As it turned out, we had only one class together, Miss Carver’s, but I saw Kelli often during the day, sometimes standing at her locker, sometimes sitting on the front steps, sometimes heading toward the line of yellow buses that waited in the school driveway in the afternoon. She took the one that headed toward Collier, a rural community some ten miles from Choctaw, and she always sat
near the front, either reading or staring silently out the window. She hadn’t spoken in class very often, and we had never done more than greet each other casually outside it, but that first allure still clung to her, and in any group my eye would single her out, as if in a large tableau she had been painted by a separate hand, one that was stronger and more skilled. In class, I listened to her comments more carefully than I listened to the others, and more carefully responded to them. I held back smiles, not wanting to appear boyish, and compliments, not wanting to fawn upon her. I had entered that early, vaguely calculating stage of secret courtship in which you premeditate and approve every word and gesture, and yet I can’t say that at that early point I was swept away by her. There is a kind of love that penetrates you painlessly, like the tiniest of needles, working its way through you so slowly and secretively that you do not feel it as a sudden sting, but as a steadily intensifying atmosphere.
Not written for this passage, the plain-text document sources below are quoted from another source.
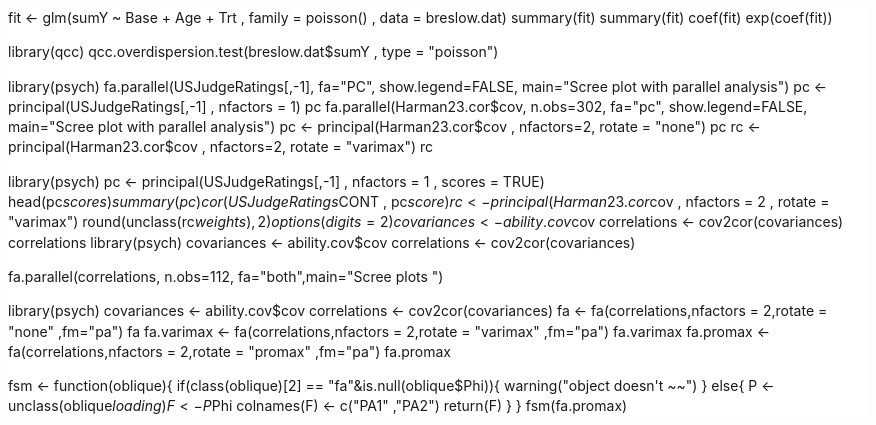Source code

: 
fit <- glm(sumY ~ Base + Age + Trt , family = poisson() , data = breslow.dat)
summary(fit)
summary(fit)
coef(fit)
exp(coef(fit))

library(qcc)
qcc.overdispersion.test(breslow.dat$sumY , type = "poisson")





library(psych)
fa.parallel(USJudgeRatings[,-1], fa="PC", show.legend=FALSE, main="Scree plot with parallel analysis")
pc <- principal(USJudgeRatings[,-1] , nfactors = 1)
pc
fa.parallel(Harman23.cor$cov, n.obs=302, fa="pc", show.legend=FALSE, main="Scree plot with parallel analysis")
pc <- principal(Harman23.cor$cov , nfactors=2, rotate = "none")
pc
rc <- principal(Harman23.cor$cov , nfactors=2, rotate = "varimax")
rc


library(psych)
pc <- principal(USJudgeRatings[,-1] , nfactors = 1 , scores = TRUE)
head(pc$scores)
summary(pc)
cor(USJudgeRatings$CONT , pc$score)
rc <- principal(Harman23.cor$cov , nfactors = 2 , rotate = "varimax")
round(unclass(rc$weights) , 2)
options(digits = 2)
covariances <- ability.cov$cov
correlations <- cov2cor(covariances)
correlations
library(psych)
covariances <- ability.cov$cov
correlations <- cov2cor(covariances)

fa.parallel(correlations, n.obs=112, fa="both",main="Scree plots ")


library(psych)
covariances <- ability.cov$cov
correlations <- cov2cor(covariances)
fa <- fa(correlations,nfactors = 2,rotate = "none" ,fm="pa")
fa
fa.varimax <- fa(correlations,nfactors = 2,rotate = "varimax" ,fm="pa")
fa.varimax
fa.promax <- fa(correlations,nfactors = 2,rotate = "promax" ,fm="pa")
fa.promax


fsm <- function(oblique){
               if(class(oblique)[2] == "fa"&is.null(oblique$Phi)){
                                        warning("object doesn't ~~")
                                                                      }
                else{
                     P <- unclass(oblique$loading)
                     F <- P %*% oblique$Phi
                     colnames(F) <- c("PA1" ,"PA2")
                     return(F)
                        }
                               }
fsm(fa.promax)

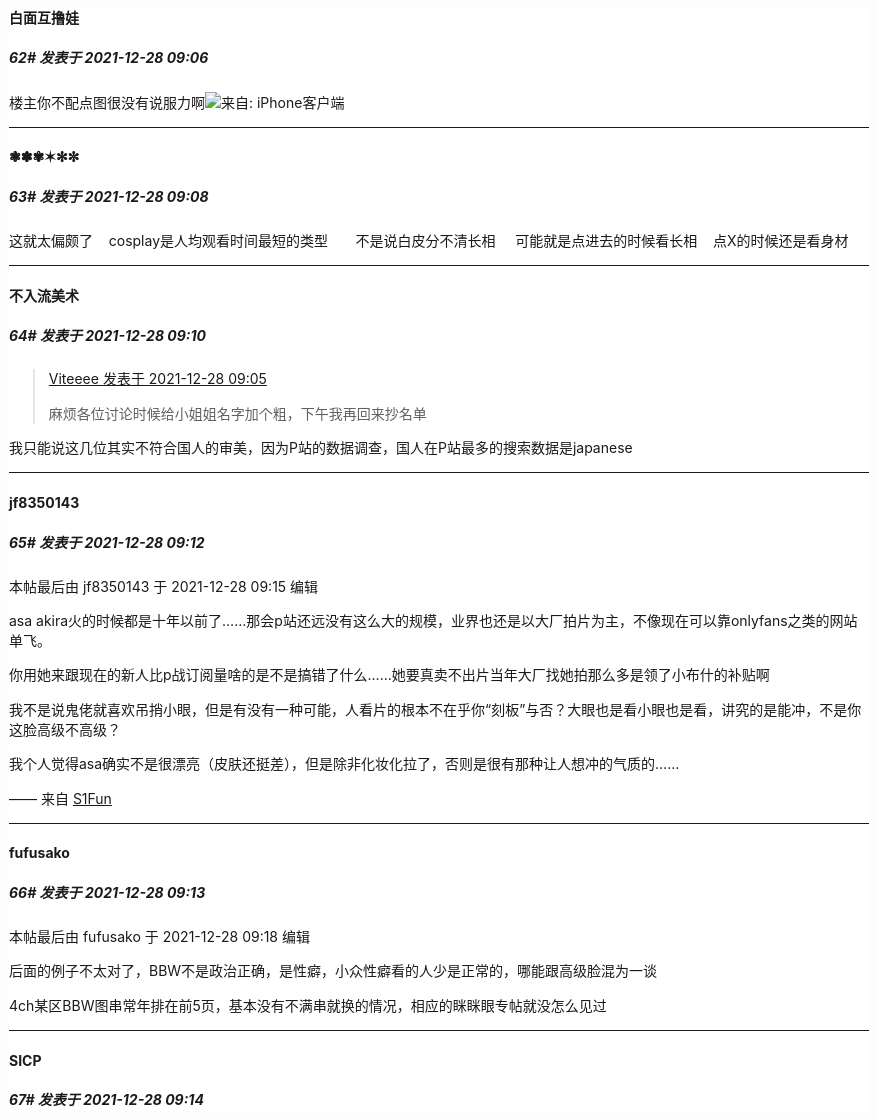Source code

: ####  白面互撸娃  
##### 62#       发表于 2021-12-28 09:06

楼主你不配点图很没有说服力啊<img src="https://static.saraba1st.com/image/smiley/face2017/037.png" referrerpolicy="no-referrer">来自: iPhone客户端

*****

####  ❃✽✾✶✻✼  
##### 63#       发表于 2021-12-28 09:08

这就太偏颇了    cosplay是人均观看时间最短的类型       不是说白皮分不清长相     可能就是点进去的时候看长相    点X的时候还是看身材

*****

####  不入流美术  
##### 64#       发表于 2021-12-28 09:10

<blockquote><a href="httphttps://bbs.saraba1st.com/2b/forum.php?mod=redirect&amp;goto=findpost&amp;pid=54071095&amp;ptid=2044428" target="_blank">Viteeee 发表于 2021-12-28 09:05</a>

麻烦各位讨论时候给小姐姐名字加个粗，下午我再回来抄名单</blockquote>
我只能说这几位其实不符合国人的审美，因为P站的数据调查，国人在P站最多的搜索数据是japanese

*****

####  jf8350143  
##### 65#       发表于 2021-12-28 09:12

 本帖最后由 jf8350143 于 2021-12-28 09:15 编辑 

asa akira火的时候都是十年以前了……那会p站还远没有这么大的规模，业界也还是以大厂拍片为主，不像现在可以靠onlyfans之类的网站单飞。

你用她来跟现在的新人比p战订阅量啥的是不是搞错了什么……她要真卖不出片当年大厂找她拍那么多是领了小布什的补贴啊

我不是说鬼佬就喜欢吊捎小眼，但是有没有一种可能，人看片的根本不在乎你“刻板”与否？大眼也是看小眼也是看，讲究的是能冲，不是你这脸高级不高级？

我个人觉得asa确实不是很漂亮（皮肤还挺差），但是除非化妆化拉了，否则是很有那种让人想冲的气质的……

—— 来自 [S1Fun](https://s1fun.koalcat.com)

*****

####  fufusako  
##### 66#       发表于 2021-12-28 09:13

 本帖最后由 fufusako 于 2021-12-28 09:18 编辑 

后面的例子不太对了，BBW不是政治正确，是性癖，小众性癖看的人少是正常的，哪能跟高级脸混为一谈

4ch某区BBW图串常年排在前5页，基本没有不满串就换的情况，相应的眯眯眼专帖就没怎么见过

*****

####  SICP  
##### 67#       发表于 2021-12-28 09:14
So it was with Kelli Troy.

Still, there are times when I imagine it another way, as a sudden, heaving passion, the two of us in the grips of a love like Catherine and Heathcliff’s, the one I was reading about in
Wuthering Heights
that fall. I have even imagined a destiny that might follow such a passion. In this particular fantasy, there is a moment of mad love, and after that, Kelli and I flee Choctaw on a train, the two of us huddled in a boxcar, clutching each other, laughing wildly as the lights grow small and the valley broadens hour after hour until it finally opens up and fans out like a great bay, and it is dawn, and we are young, and nothing real ever touches us again.

Or this less improbable rendering: A letter comes. It is from the medical school of a great university in Boston or New York. There is a place for me. There is money for me. I show it to Kelli, then take her naked shoulders in my hands. I say, “Come with me.” She draws herself
more tightly into my arms and presses her face against my chest, and I know that her answer is yes.

At other times, the same hands reach out for the same bare shoulders, but she does not face me. Instead, she is running up the steep slope that leads to the mountain road, running like they ran, the ones she later told me about, the ones who gave their name to Breakheart Hill.

For what really happened never truly leaves me, no matter how often my imagination insists upon rewriting it. I hear the blow that echoed through the trees, see her fall to the ground, then rise and begin to stagger up the killing slope, arms reaching for her as she lunges through the undergrowth. I hear her moan as she sinks, exhausted, to the ground, then the sound of footsteps as they close in upon her from the crest of Breakheart Hill, and finally her last words, spoken as the final glimmer of her consciousness flickered out. And after that each life returns to me, each life that was destroyed in the deep woods that day, their faces circling in my mind, one behind the other, like heads on a potter’s wheel.